Cojo al semental por la cola. La utilizo para acercarme más deprisa. Me abalanzo sobre su lomo y lo agarro por las crines hasta llegar a su cuello. No tengo tiempo para reseguirle las venas con acero ni para trazar con los dedos movimientos contrarios al sentido de las agujas del reloj. Está desbocado y las palabras que le susurre al oído no lo apaciguarán. Lo único que puedo hacer es coger el manojo de bayas de acebo que llevo en el bolsillo del abrigo y restregárselo contra los dilatados ollares.
El capall se agita y se convulsiona en el agua. La rodilla del caballo roza unos milímetros la cabeza de la muchacha. No logro ver si consigue mantenerse fuera del agua, porque el semental bufa y sus ollares escupen trozos de alga, de coral y de un líquido viscoso. El caballo está agonizando y empleo toda la energía que tengo para no ahogarme con él.
De repente, el semental se vuelve hacia mí y abre la boca, enseñándome las mandíbulas. En ese instante, que se me hace eterno, distingo perfectamente lo tosco que es su pelaje, salpicado de minúsculas gotas de agua marina.
Siento un fuerte golpe y pierdo la noción del tiempo.

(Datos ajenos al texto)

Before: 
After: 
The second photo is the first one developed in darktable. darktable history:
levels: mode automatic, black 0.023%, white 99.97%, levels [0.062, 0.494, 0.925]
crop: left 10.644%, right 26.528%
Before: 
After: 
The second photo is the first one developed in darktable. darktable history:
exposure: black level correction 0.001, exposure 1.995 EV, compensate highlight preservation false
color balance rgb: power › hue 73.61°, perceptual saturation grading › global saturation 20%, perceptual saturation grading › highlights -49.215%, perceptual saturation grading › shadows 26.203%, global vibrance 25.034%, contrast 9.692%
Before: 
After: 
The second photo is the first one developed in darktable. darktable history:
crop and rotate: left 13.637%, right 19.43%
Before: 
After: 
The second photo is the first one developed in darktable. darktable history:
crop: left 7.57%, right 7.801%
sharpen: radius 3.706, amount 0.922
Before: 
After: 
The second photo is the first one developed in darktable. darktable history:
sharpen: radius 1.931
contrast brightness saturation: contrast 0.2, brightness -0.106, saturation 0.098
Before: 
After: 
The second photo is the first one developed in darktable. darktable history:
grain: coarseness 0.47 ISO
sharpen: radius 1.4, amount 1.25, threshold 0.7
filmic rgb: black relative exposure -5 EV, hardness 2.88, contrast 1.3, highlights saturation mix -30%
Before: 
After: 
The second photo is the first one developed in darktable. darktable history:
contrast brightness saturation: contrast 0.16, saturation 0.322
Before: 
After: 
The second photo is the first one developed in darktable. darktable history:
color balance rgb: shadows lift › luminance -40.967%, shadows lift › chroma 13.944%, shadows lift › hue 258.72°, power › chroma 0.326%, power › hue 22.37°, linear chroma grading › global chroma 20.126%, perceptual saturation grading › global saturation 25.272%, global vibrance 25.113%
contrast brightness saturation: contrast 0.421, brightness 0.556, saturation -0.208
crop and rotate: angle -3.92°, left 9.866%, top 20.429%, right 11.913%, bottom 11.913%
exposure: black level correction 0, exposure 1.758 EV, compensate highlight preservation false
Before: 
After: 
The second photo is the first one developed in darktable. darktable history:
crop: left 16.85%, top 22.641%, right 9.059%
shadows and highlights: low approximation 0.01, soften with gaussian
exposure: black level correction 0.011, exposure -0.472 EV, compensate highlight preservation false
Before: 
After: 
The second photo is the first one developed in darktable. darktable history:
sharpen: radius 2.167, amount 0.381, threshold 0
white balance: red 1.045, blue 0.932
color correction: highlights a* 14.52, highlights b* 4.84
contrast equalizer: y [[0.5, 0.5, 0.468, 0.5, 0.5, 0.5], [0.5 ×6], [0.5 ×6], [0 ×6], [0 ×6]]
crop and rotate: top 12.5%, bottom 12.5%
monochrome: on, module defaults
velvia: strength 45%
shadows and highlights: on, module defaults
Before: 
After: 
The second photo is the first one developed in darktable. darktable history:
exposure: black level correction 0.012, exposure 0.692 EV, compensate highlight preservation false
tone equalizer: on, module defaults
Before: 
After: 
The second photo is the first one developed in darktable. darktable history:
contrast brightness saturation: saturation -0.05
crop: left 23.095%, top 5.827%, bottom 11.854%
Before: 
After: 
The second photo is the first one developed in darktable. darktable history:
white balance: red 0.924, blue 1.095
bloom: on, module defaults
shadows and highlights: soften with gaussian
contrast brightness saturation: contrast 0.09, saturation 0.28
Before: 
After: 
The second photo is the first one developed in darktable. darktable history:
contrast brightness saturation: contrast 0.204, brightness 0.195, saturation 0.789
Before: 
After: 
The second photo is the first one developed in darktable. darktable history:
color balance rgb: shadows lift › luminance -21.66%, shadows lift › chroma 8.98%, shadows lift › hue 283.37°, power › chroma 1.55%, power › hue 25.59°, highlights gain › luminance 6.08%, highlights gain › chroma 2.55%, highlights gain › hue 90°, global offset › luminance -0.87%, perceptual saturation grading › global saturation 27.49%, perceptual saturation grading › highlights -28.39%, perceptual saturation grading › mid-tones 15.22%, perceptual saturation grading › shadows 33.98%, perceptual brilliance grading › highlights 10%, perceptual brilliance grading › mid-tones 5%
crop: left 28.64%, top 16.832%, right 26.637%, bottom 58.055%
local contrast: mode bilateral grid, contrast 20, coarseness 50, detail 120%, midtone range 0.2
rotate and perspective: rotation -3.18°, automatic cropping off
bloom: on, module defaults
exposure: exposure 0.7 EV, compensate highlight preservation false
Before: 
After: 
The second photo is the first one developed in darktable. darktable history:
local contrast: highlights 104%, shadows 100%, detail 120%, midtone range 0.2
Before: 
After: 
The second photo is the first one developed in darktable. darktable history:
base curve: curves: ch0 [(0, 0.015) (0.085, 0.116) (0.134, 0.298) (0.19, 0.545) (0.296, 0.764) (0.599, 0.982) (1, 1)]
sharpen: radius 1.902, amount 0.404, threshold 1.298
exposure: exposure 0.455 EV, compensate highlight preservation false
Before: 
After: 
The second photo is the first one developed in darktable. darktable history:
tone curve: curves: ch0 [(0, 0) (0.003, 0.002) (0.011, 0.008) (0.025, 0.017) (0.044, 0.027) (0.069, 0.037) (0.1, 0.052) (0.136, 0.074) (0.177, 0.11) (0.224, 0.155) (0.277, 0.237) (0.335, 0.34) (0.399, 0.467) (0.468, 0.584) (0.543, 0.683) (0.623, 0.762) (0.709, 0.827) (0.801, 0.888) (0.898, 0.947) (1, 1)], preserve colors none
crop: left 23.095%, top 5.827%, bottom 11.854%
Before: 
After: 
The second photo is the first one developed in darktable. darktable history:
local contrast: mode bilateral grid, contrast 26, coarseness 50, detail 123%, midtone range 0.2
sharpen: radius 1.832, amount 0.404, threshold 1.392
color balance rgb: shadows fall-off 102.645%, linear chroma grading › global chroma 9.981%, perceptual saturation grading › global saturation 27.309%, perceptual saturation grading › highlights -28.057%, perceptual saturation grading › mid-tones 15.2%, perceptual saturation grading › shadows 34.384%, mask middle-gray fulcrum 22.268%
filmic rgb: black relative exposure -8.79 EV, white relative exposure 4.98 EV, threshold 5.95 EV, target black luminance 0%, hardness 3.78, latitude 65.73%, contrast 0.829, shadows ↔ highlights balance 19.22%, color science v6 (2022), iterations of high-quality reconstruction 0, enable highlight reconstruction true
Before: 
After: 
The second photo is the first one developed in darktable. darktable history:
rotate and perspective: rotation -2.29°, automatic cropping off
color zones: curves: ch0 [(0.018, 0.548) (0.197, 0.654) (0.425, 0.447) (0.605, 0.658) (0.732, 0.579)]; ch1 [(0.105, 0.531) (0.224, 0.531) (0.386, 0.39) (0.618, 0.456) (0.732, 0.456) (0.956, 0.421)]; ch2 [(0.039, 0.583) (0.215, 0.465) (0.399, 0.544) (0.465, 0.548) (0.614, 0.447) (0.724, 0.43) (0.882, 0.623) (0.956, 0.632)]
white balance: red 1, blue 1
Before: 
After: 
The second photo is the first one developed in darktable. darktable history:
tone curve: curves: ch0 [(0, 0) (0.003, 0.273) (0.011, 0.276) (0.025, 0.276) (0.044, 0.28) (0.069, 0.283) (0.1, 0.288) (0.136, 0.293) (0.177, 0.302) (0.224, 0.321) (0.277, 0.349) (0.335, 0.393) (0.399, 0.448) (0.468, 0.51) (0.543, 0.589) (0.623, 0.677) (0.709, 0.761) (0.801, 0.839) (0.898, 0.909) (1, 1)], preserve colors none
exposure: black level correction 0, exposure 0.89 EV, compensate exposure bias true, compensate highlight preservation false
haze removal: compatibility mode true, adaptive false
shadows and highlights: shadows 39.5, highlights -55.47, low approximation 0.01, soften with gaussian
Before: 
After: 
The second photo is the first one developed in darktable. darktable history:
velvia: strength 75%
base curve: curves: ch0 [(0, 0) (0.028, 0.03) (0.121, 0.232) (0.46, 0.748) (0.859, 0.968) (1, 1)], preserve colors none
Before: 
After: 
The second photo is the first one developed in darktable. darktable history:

De repente, recobro la vista y, con ella, las sensaciones: noto la mano de la chica, que tira de mi cabeza para sacarla a la superficie y el aguijoneo del agua salada en la nariz. El caballo tordo ya no es más que una crin que flota en el agua, la corriente arrastra su cuerpo inerte hasta la playa. El poni está de pie sobre la arena y relincha, ansioso, hacia la chica. El agua está teñida de sangre, igual que la arena allí donde el mozo perdió los dedos. Sigo oyendo mi nombre en la playa; no sé si me llaman para que ayude o si son ellos los que quieren acudir en mi ayuda. La chica tose, pero de su boca no sale agua. Tiembla, pero tiene en los ojos una expresión feroz.
He matado a uno de los hermosos y aterradores capaill uisce a los que tanto quiero. Casi me dejo la vida en el intento y noto que la fiebre se apodera de mi cuerpo.
—No vuelvas a traer a tu poni a esta playa —es lo único que acierto a decirle a la chica.